Dasient will be targeting Web site owners as well as Internet Service providers and Web hosters. One possible customer is Consolidated Communications, a Web hoster and Web site developer that served as an alpha tester for Dasient after a customer (a nonprofit started by Fred Rogers of Mr. Rogers TV fame) was found to be blacklisted.

"We've seen this happen with a number of sites but not a site on that order and we thought we really should act proactively to help our customers guard against future intrusions," said Tim Sweet, Web services manager at Consolidated Communications. "So, if there is a service we can deliver as an add-on to (customers') hosting service we think they would appreciate it and probably pay for it as well.

"How many of us would fire up a computer without virus protection? It's unthinkable," Sweet added. "So, I see a day coming where we'll treat malware intrusion the same way with our Web sites."

Weekly of PBWorks now has plans to implement server software that checks uploaded files for malware.

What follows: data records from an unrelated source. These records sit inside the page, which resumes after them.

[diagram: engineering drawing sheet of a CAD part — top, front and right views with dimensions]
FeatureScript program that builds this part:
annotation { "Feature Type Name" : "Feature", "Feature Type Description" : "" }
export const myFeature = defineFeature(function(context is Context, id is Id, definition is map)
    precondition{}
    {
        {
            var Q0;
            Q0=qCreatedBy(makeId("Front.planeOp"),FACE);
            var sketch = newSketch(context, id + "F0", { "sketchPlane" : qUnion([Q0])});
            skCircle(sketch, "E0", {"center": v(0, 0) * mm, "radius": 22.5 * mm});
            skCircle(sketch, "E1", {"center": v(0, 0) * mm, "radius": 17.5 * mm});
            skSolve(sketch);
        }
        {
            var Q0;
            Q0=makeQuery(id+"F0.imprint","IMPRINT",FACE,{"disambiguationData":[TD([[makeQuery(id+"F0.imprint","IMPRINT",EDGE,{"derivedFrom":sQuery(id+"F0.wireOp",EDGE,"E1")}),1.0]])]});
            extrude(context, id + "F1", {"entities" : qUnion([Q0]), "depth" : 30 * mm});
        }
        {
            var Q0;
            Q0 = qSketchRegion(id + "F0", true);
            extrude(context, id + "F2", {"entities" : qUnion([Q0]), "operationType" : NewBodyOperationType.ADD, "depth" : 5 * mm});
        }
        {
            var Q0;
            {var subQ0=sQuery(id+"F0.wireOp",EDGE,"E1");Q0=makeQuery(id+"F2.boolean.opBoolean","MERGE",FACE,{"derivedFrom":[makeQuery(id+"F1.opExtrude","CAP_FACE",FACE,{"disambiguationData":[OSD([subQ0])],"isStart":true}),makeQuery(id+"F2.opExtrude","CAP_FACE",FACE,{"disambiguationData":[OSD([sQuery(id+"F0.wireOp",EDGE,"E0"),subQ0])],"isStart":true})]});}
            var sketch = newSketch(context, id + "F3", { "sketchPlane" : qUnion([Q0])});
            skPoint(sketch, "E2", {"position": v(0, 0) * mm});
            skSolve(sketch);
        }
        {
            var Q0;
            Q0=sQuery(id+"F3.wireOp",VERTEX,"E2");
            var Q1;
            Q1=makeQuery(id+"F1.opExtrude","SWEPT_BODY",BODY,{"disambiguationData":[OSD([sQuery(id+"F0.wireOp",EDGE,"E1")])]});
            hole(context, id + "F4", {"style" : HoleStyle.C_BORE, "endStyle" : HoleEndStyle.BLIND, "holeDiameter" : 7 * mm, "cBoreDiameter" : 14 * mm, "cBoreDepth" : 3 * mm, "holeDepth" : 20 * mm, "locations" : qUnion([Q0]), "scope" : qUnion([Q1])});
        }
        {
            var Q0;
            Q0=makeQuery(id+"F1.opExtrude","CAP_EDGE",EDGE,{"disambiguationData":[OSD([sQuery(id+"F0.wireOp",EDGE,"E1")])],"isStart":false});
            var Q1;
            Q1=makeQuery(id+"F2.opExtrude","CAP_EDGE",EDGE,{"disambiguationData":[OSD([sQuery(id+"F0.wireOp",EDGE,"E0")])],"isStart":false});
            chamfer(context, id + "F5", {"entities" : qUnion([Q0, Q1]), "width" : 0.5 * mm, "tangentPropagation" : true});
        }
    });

Any security for the private work spaces that PBWorks hosts would have to be handled in-house, he added.

The Dasient founders hope to share data with the StopBadware.org organization, coordinated by Harvard Law School's Berkman Center for Internet & Society. StopBadware.org, meanwhile, is looking to eventually launch a blacklist alert service of its own one day, according to Maxim Weinstein, manager of the organization.

"I think this idea of more proactive monitoring of sites is a good one. This is an important step for site owners to be able to figure out what's going on with their sites," said Weinstein, who added that his group does not endorse or evaluate specific products or services.

"But, realistically, I think it may be difficult convincing Web site owners to do that until they've been hacked for the first time."